Condo sales increased nearly 20 per cent from February 2020 and 26.7 per cent from January 2021.
The number of new residential listings is also up year over year, increasing 7.6 per cent from February 2020. Overall inventory in remains down about 17 per cent from February of last year, but was up 7.6 per cent compared to January 2021.
The composite home prices is up to $377,931, a 7.6 per cent increase from February 2020, and up nearly 4 per cent from January 2021.
Single-family homes sold for an average of $437,977 in February. Condominiums sold for an average of $230,929.
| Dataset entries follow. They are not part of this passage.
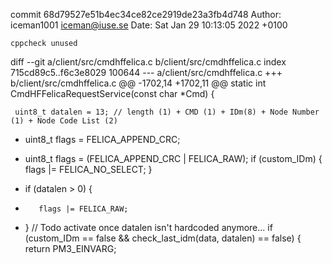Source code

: commit 68d79527e51b4ec34ce82ce2919de23a3fb4d748
Author: iceman1001 <iceman@iuse.se>
Date:   Sat Jan 29 10:13:05 2022 +0100

    cppcheck unused

diff --git a/client/src/cmdhffelica.c b/client/src/cmdhffelica.c
index 715cd89c5..f6c3e8029 100644
--- a/client/src/cmdhffelica.c
+++ b/client/src/cmdhffelica.c
@@ -1702,14 +1702,11 @@ static int CmdHFFelicaRequestService(const char *Cmd) {
 
     uint8_t datalen = 13; // length (1) + CMD (1) + IDm(8) + Node Number (1) + Node Code List (2)
 
-    uint8_t flags = FELICA_APPEND_CRC;
+    uint8_t flags = (FELICA_APPEND_CRC | FELICA_RAW);
     if (custom_IDm) {
         flags |= FELICA_NO_SELECT;
     }
 
-    if (datalen > 0) {
-        flags |= FELICA_RAW;
-    }
     // Todo activate once datalen isn't hardcoded anymore...
     if (custom_IDm == false && check_last_idm(data, datalen) == false) {
         return PM3_EINVARG;
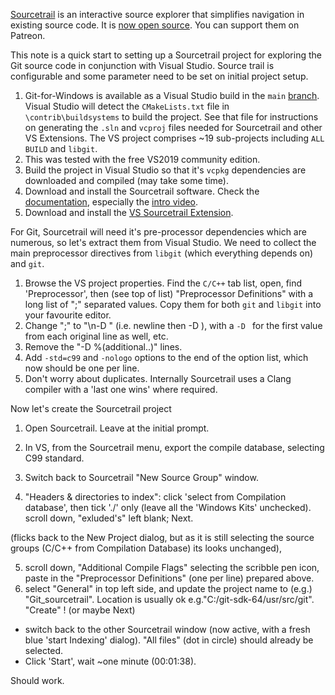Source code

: [Sourcetrail](https://www.sourcetrail.com) is an interactive source explorer that simplifies navigation in existing source code. It is [now open source](https://www.sourcetrail.com/blog/open_source/). You can support them on Patreon.

This note is a quick start to setting up a Sourcetrail project for exploring the Git source code in conjunction with Visual Studio. Source trail is configurable and some parameter need to be set on initial project setup.

1. Git-for-Windows is available as a Visual Studio build in the `main` [branch](https://github.com/git-for-windows/git/tree/main). Visual Studio will detect the `CMakeLists.txt` file in `\contrib\buildsystems` to build the project. See that file for instructions on generating the `.sln` and `vcproj` files needed for Sourcetrail and other VS Extensions. The VS project comprises ~19 sub-projects including `ALL BUILD` and `libgit`.
2. This was tested with the free VS2019 community edition.
3. Build the project in Visual Studio so that it's `vcpkg` dependencies are downloaded and compiled (may take some time).
4. Download and install the Sourcetrail software. Check the [documentation](https://www.sourcetrail.com/documentation/), especially the [intro video](https://youtu.be/7fguPwKR_7Y).
5. Download and install the [VS Sourcetrail Extension](https://marketplace.visualstudio.com/items?itemName=vs-publisher-1208751.SourcetrailExtension).

For Git, Sourcetrail will need it's pre-processor dependencies which are numerous, so let's extract them from Visual Studio. We need to collect the main preprocessor directives from `libgit` (which everything depends on) and `git`.

1. Browse the VS project properties. Find the `C/C++` tab list, open, find 'Preprocessor', then (see top of list) "Preprocessor Definitions" with a long list of ";" separated values. Copy them for both `git` and `libgit` into your favourite editor.
2. Change ";" to "\n-D " (i.e. newline then -D ), with a `-D ` for the first value from each original line as well, etc.
3. Remove the "-D %(additional..)" lines.
4. Add `-std=c99` and `-nologo` options to the end of the option list, which now should be one per line.
5. Don't worry about duplicates. Internally Sourcetrail uses a Clang compiler with a 'last one wins' where required.

Now let's create the Sourcetrail project
1. Open Sourcetrail. Leave at the initial prompt.
2. In VS, from the Sourcetrail menu, export the compile database, selecting C99 standard.
3. Switch back to Sourcetrail "New Source Group" window.

4. "Headers & directories to index": click 'select from Compilation database', then tick './' only (leave all the 'Windows Kits' unchecked). scroll down, "exluded's" left blank; Next.

(flicks back to the New Project dialog, but as it is still selecting the source groups (C/C++ from Compilation Database) its looks unchanged),

5. scroll down, "Additional Compile Flags" selecting the scribble pen icon, paste in the "Preprocessor Definitions" (one per line) prepared above.
6. select "General" in top left side, and update the project name to (e.g.) "Git_sourcetrail". Location is usually ok e.g."C:/git-sdk-64/usr/src/git".
"Create" ! (or maybe Next)

* switch back to the other Sourcetrail window (now active, with a fresh blue 'start Indexing' dialog). "All files" (dot in circle) should already be selected.
* Click 'Start', wait ~one minute (00:01:38).

Should work.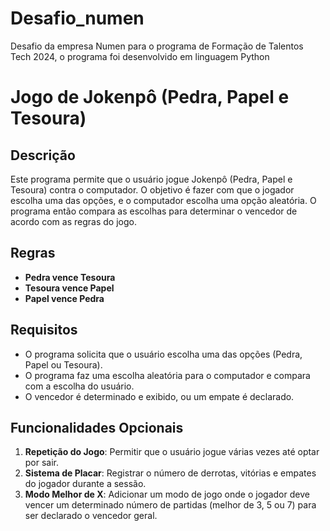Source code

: # Desafio_numen
Desafio da empresa Numen para o programa de Formação de Talentos Tech 2024, o programa foi desenvolvido em linguagem Python

# Jogo de Jokenpô (Pedra, Papel e Tesoura)

## Descrição

Este programa permite que o usuário jogue Jokenpô (Pedra, Papel e Tesoura) contra o computador. O objetivo é fazer com que o jogador escolha uma das opções, e o computador escolha uma opção aleatória. O programa então compara as escolhas para determinar o vencedor de acordo com as regras do jogo.

## Regras

- **Pedra vence Tesoura**
- **Tesoura vence Papel**
- **Papel vence Pedra**

## Requisitos

- O programa solicita que o usuário escolha uma das opções (Pedra, Papel ou Tesoura).
- O programa faz uma escolha aleatória para o computador e compara com a escolha do usuário.
- O vencedor é determinado e exibido, ou um empate é declarado.

## Funcionalidades Opcionais

1. **Repetição do Jogo**: Permitir que o usuário jogue várias vezes até optar por sair.
2. **Sistema de Placar**: Registrar o número de derrotas, vitórias e empates do jogador durante a sessão.
3. **Modo Melhor de X**: Adicionar um modo de jogo onde o jogador deve vencer um determinado número de partidas (melhor de 3, 5 ou 7) para ser declarado o vencedor geral.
In Calgary, February sales home sales reached 1,836 units, the highest level for any February since 2014, the year oil prices crashed.
The month It is also the first time since 2018 that average Calgary detached-house prices have risen above $500,000.
“Much of the strong sales activity is driven by exceptionally low mortgage rates,” said Calgary Real Estate Board chief economist Ann-Marie Lurie.
The surge is not limited just to Alberta’s two big cites.
Housing sales in St. Albert, an Edmonton suburban community, increased by almost 72 per cent in February compared to this time last year, as the price of single-family homes surges with fewer listings on the market during the pandemic.
Shandrie Lewis, real estate agent and broker for Re/Max professionals, told the St. Albert Gazette that her brokerage saw 106 more transactions so far this year, equalling a 76-per-cent increase compared to the first two months of 2020, pre-pandemic.
"We're slammed right now. Inventory is incredibly low, we're in multiple offer situations every day," Lewis said. Most of those sales are made up of single-family homes, she said. “We weren’t expecting this.”
As to why the housing market is seeing a surge when other areas of the economy are struggling, Lewis pointed to a few potential reasons. People have more time on their hands to look for opportunities, many are saving money because of travel and social restrictions, and investors are buying fixer-upper homes to flip and sell.
"People's lives are also changing, too – I do know divorces are going up right now, job losses, people needing to downsize. But then a lot of people have done really well over the last year from not putting kids in recreation activities or travelling, so they're investing in real estate,” she said.